HENRY SHEFFLIN IS building up speed on the road to recovery.

A shoulder injury ruled him out of this season’s National League campaign, the third one he’ll miss in four years.

He’s sick talking about the injuries, “ah you don’t want to know that, do you?” he groans when asked about the ball joint at the top of his right arm.

It was a run-of-the-mill collision, he was caught and hit the ground hard in a semi-final for his club Ballyhale Shamrocks in a county semi-final.

The shoulder was sore, but nothing that couldn’t be lived with and he soldiered on to the end… and the end of two more games after that before he was ordered into surgery.

That was 2011, Shefflin is fully focusing on making 2012 a whole other year. Saturday, saw his return to action with Ballyhale. He scored two points, but nobody was raving about the performance, Shefflin least of all.
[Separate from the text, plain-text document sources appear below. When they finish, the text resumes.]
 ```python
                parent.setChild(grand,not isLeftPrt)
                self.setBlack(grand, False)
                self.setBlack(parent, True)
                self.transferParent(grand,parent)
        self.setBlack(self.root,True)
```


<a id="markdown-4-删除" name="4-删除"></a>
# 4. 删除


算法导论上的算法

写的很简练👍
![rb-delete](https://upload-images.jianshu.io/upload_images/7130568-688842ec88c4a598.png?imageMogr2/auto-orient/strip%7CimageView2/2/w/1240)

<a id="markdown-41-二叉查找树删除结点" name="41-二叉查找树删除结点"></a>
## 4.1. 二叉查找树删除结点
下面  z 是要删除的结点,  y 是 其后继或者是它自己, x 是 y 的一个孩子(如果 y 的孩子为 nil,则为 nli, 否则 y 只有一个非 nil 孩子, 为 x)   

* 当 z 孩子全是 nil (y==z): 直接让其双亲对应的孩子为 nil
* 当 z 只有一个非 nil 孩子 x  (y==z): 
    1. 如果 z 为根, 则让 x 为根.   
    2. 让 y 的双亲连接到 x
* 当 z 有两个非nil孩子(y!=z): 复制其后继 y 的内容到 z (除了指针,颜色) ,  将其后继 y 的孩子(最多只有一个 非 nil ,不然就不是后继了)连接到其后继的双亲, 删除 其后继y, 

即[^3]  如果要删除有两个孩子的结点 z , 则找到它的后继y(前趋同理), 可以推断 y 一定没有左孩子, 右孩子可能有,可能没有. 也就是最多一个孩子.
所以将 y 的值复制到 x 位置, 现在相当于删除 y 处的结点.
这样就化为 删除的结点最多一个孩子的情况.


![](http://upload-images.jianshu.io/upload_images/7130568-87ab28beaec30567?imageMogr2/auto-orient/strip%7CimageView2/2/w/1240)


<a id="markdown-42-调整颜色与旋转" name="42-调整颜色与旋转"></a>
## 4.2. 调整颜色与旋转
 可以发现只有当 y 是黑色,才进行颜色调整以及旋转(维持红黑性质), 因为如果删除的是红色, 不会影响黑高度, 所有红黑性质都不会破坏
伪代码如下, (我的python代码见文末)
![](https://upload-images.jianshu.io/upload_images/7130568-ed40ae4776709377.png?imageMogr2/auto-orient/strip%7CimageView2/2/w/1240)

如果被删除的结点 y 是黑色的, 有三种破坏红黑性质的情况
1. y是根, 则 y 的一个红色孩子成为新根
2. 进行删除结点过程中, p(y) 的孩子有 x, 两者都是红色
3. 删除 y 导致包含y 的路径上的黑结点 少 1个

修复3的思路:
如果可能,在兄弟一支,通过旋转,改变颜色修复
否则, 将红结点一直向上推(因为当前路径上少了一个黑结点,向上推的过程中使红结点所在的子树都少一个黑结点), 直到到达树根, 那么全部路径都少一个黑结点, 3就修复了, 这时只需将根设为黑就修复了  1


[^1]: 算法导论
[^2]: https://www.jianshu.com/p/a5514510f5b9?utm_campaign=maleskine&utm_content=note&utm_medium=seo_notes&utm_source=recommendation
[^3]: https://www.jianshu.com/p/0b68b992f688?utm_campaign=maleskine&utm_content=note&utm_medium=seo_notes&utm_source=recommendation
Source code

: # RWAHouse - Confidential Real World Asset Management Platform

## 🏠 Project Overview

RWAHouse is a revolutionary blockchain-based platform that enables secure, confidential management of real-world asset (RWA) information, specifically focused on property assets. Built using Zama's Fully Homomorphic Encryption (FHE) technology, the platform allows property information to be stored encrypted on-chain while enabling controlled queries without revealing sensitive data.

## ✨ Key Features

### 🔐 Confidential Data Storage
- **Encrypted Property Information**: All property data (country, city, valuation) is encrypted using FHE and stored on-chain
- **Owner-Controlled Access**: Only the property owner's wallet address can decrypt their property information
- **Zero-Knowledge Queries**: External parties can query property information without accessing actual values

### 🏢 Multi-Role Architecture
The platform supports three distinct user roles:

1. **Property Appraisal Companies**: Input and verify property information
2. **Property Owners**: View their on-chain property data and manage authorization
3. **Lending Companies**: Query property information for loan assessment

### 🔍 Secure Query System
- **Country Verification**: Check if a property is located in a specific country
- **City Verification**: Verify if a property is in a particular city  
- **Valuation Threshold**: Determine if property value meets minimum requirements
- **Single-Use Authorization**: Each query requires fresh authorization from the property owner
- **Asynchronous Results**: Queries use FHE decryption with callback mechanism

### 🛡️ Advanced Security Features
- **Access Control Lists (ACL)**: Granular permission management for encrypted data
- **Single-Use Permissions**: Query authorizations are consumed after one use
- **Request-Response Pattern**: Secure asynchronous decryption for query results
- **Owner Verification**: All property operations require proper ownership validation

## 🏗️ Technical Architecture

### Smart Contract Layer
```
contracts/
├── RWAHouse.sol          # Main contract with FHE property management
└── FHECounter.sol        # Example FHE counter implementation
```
“I’ve a bit to go yet, I’m starting to play a bit, but to get up to high intensity I’ve a bit to go, but I’ll only get that by playing matches et cetera.”

He’ll get another outing this weekend, but June 23 is the only date he is working towards. That’s the day when they begin the defence of the Liam McCarthy Cup against Dublin – assuming Dublin can see off either Laois or Carlow.

“They’ve had a serious injury list,” Shefflin said of the side relegated from division 1a, “but unfortunately that list has cleared up and they’re going to be a serious challenge this year.

“They’ve found some new talent in the league this year aswell, so they’re building a very strong panel. I think Anthony Daly is very much setting his stall on the Championship this year so it’s going to be a huge test.”

All my life

At 33 years of age, ‘King Henry’ still has years ahead of him, but time off with injury has been known to do strange things to men. The muscle tissue weakens, the brain becomes desperate to come back early and that disruptive combination makes extra cracks appear where none ever existed before.

It is an amateur game, after all, in everything but deed. There comes a time when a man no longer feels the need to dedicate every waking hour to a jersey when there are still children to be reared. Thoughts of retirement then, Henry?

“Ah no, I’ve had a few injuries, but I love doing what I’m doing. I get a great kick out of it. It;s been part and parcel of my life for the last…” Shefflin pauses momentarily, trying to remember a time when he was not a hurler, it’s not a question he can answer, “all my life,” he added.

“Hurling is what I want to do and I’ll keep playing as long as my body will let me.”